Dr Thomas Bouchard is a clinician in reproductive medicine and a researcher. He is one of the first partners to use the HDS infrastructure in his clinical practice and research projects. We asked him three questions about his collaboration with the foundation.

How does delegating data controller responsibility to HDS change your approach to digital health?

I trust HDS to comply with all legal and regulatory requirements, which is an enormous undertaking. This allows me to focus on the scientific dimension: continuing to develop work that collects data from patients and research participants, without having to shoulder that massive part of the work on my own.

How does the HDS infrastructure help you build your new application with “security by design”?

My need is to connect with other partners, such as Mira, who use different cycle-tracking methods.
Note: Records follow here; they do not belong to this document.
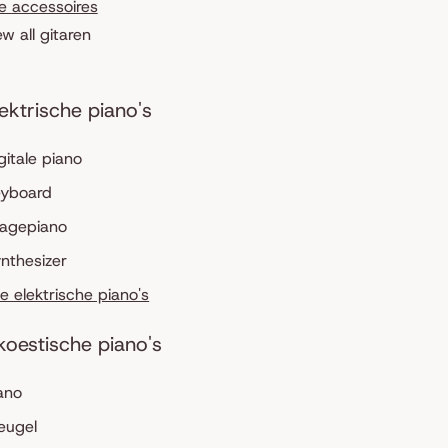
le accessoires
ew all gitaren
lektrische piano's
gitale piano
eyboard
tagepiano
nthesizer
le elektrische piano's
koestische piano's
ano
eugel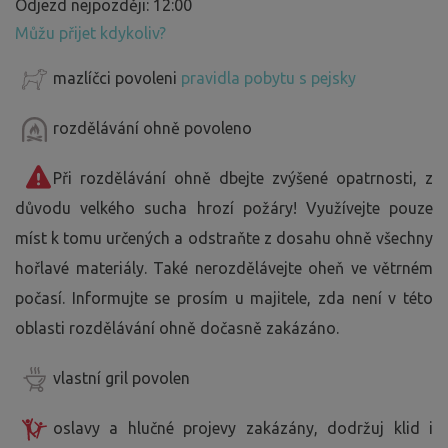
Odjezd nejpozději: 12:00
Můžu přijet kdykoliv?
mazlíčci povoleni
pravidla pobytu s pejsky
rozdělávání ohně povoleno
Při rozdělávání ohně dbejte zvýšené opatrnosti, z
důvodu velkého sucha hrozí požáry! Využívejte pouze
míst k tomu určených a odstraňte z dosahu ohně všechny
hořlavé materiály. Také nerozdělávejte oheň ve větrném
počasí. Informujte se prosím u majitele, zda není v této
oblasti rozdělávání ohně dočasně zakázáno.
vlastní gril povolen
oslavy a hlučné projevy zakázány, dodržuj klid i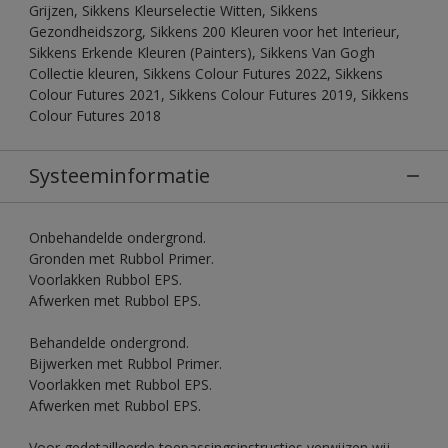
Grijzen, Sikkens Kleurselectie Witten, Sikkens
Gezondheidszorg, Sikkens 200 Kleuren voor het Interieur,
Sikkens Erkende Kleuren (Painters), Sikkens Van Gogh
Collectie kleuren, Sikkens Colour Futures 2022, Sikkens
Colour Futures 2021, Sikkens Colour Futures 2019, Sikkens
Colour Futures 2018
Systeeminformatie
Onbehandelde ondergrond.
Gronden met Rubbol Primer.
Voorlakken Rubbol EPS.
Afwerken met Rubbol EPS.
Behandelde ondergrond.
Bijwerken met Rubbol Primer.
Voorlakken met Rubbol EPS.
Afwerken met Rubbol EPS.
Voor gedetailleerde toepassingsinstructies verwijzen wij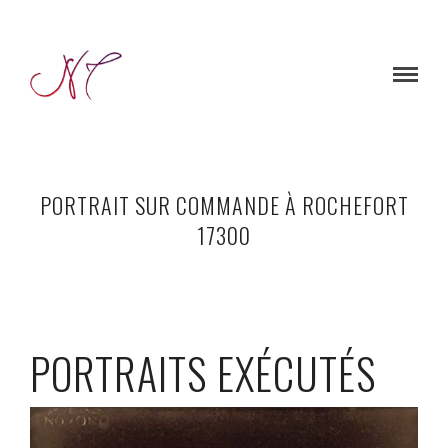
PORTRAIT SUR COMMANDE À ROCHEFORT
17300
PORTRAITS EXÉCUTÉS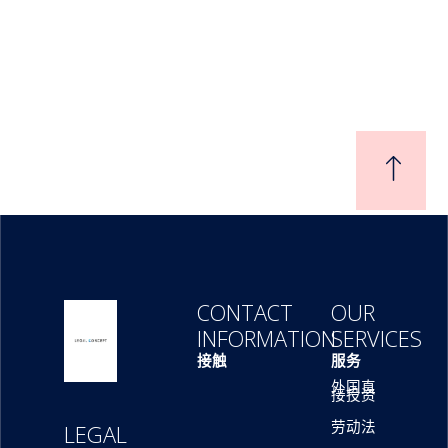
CONTACT
OUR
INFORMATION
SERVICES
接触
服务
外国直
接投资
劳动法
LEGAL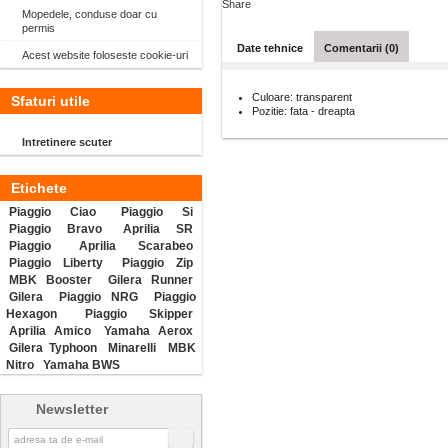
Share
Mopedele, conduse doar cu
permis
Date tehnice
Comentarii (0)
Acest website foloseste cookie-uri
Culoare:
transparent
Sfaturi utile
Pozitie:
fata - dreapta
Intretinere scuter
Etichete
Piaggio Ciao
Piaggio Si
Piaggio Bravo
Aprilia SR
Piaggio
Aprilia Scarabeo
Piaggio Liberty
Piaggio Zip
MBK Booster
Gilera Runner
Gilera
Piaggio NRG
Piaggio
Hexagon
Piaggio Skipper
Aprilia Amico
Yamaha Aerox
Gilera Typhoon
Minarelli
MBK
Nitro
Yamaha BWS
Newsletter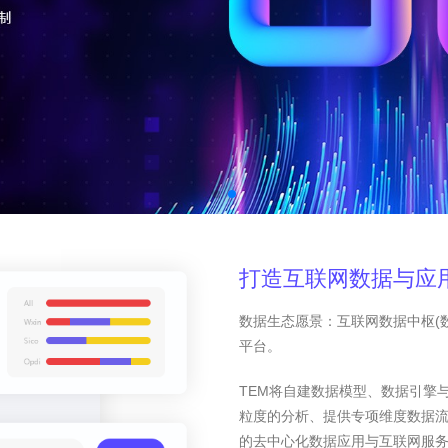
打造互联网数据与应
数据生态愿景：互联网数据中枢(
平台。
TEM将自建数据模型、数据引擎
粒度的分析、提供专项维度数据
的去中心化数据应用与互联网服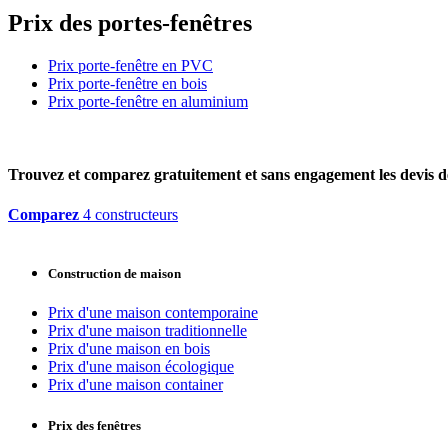
Prix des portes-fenêtres
Prix porte-fenêtre en PVC
Prix porte-fenêtre en bois
Prix porte-fenêtre en aluminium
Trouvez et comparez
gratuitement
et
sans engagement
les devis d
Comparez
4 constructeurs
Construction de maison
Prix d'une maison contemporaine
Prix d'une maison traditionnelle
Prix d'une maison en bois
Prix d'une maison écologique
Prix d'une maison container
Prix des fenêtres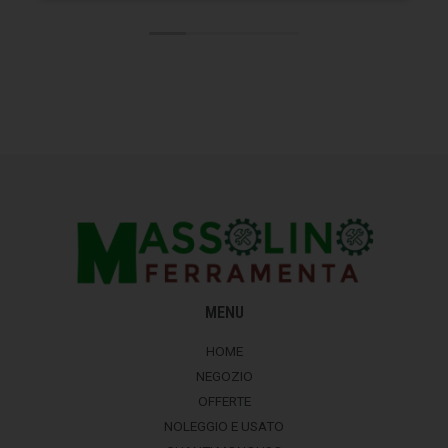
MENU
HOME
NEGOZIO
OFFERTE
NOLEGGIO E USATO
The level of interoperability and security that HDS provides lets me build workflows that make my application both user-friendly and comprehensive, without my having to create a data centre or structure the data myself. Many others could do the same: build an accessible, easy-to-use application, integrated with HDS, which handles the data.

What data are you looking to collect to advance the science of reproduction?

To accelerate research in restorative reproductive medicine, I am specifically looking to track different menstrual cycle markers at multiple levels. I am building a large database of menstrual cycles, a “menstrual cycle registry.” I believe HDS is the only platform with both enough flexibility to integrate my variables and enough capacity to let me carry out a project of this scale.